Performance of three generations of anti‐hepatitis C virus enzyme‐ linked immunosorbent assays in donors and patients

BACKGROUND: Prevention of posttransfusion non‐A,non‐B hepatitis in recipients of blood components improved considerably with the introduction of the second‐generation of hepatitis C virus (HCV) antibody tests. In 1993, third‐generation HCV antibody assays were introduced in Europe. STUDY DESIGN AND METHODS: The performance of three generations of anti‐HCV enzyme‐linked immunosorbent assay (ELISA) (ELISA‐1, −2, −3) was compared in routine blood donor screening (99,394 donations were tested with ELISA‐1, 167,999 donations with ELISA‐2, and 262,090 donations with ELISA‐3) and in serial samples from nine patients with documented acute posttransfusion HCV infection. RESULTS: Eight (0.01%) repeat donors, previously negative in ELISA‐1, were found positive in ELISA‐2 and were confirmed as positive in second‐generation recombinant immunoblot assay and/or cDNA polymerase chain reaction. In the donor population, no difference in the sensitivity of ELISA‐2 and ‐ 3 was observed. The specificity of the three generations of ELISAs was comparable (99.8, 99.7, and 99.7%). In seroconversion samples, ELISA‐2 and −3 detected HCV antibodies at the same time in seven patients, but in two patients, ELISA‐3 found HCV antibodies, respectively, 63 and 77 days earlier than ELISA‐2 did.
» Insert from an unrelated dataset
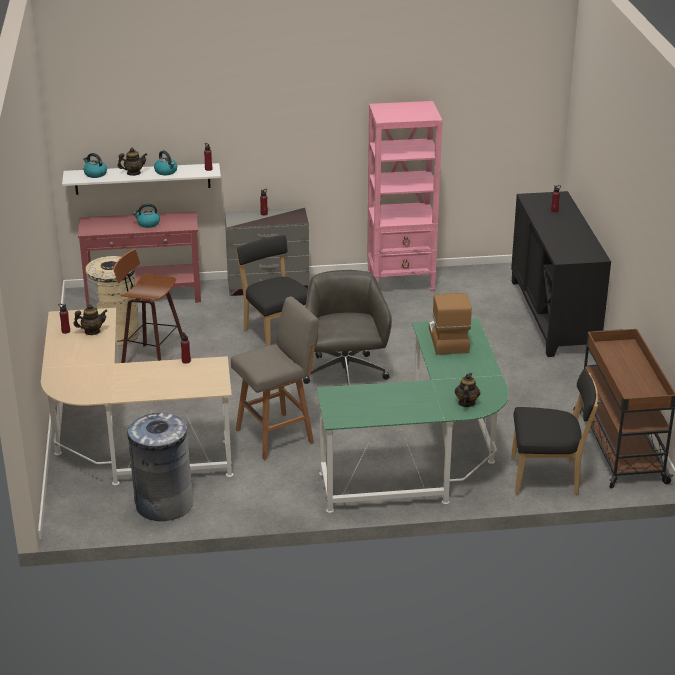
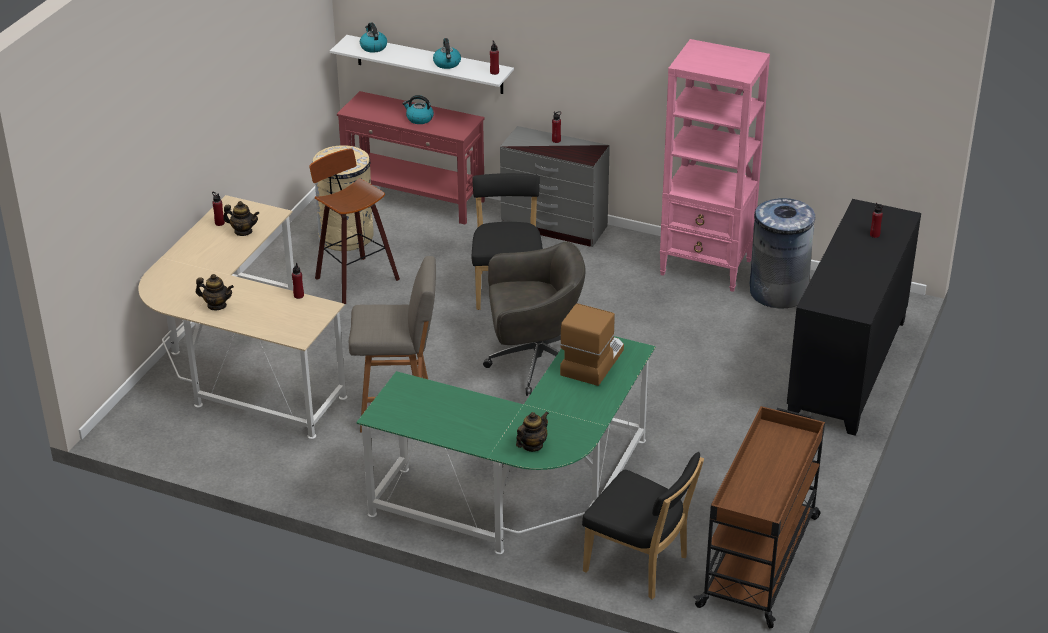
camera: 30 degrees right, 5 degrees up
teapot [118,148,148,176] -> teapot moved to [196,274,234,310]
grey trash can [127,412,193,521] -> grey trash can moved to [749,197,815,308]
grey office chair [303,270,392,385] -> grey office chair turned 60 degrees clockwise [483,242,586,396]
In the seroconversion samples, ELISA‐2 and −3 were significantly more sensitive than second‐ and third‐ generation recombinant immunoblot assays. CONCLUSION: ELISA‐3 did not detect more HCV‐infected individuals in a donor population that previously tested negative in ELISA‐2, but it did detect HCV antibodies earlier in some patients with acute HCV infection. ELISA‐2 and −3 were significantly more sensitive than second‐ and third‐generation recombinant immunoblot assays.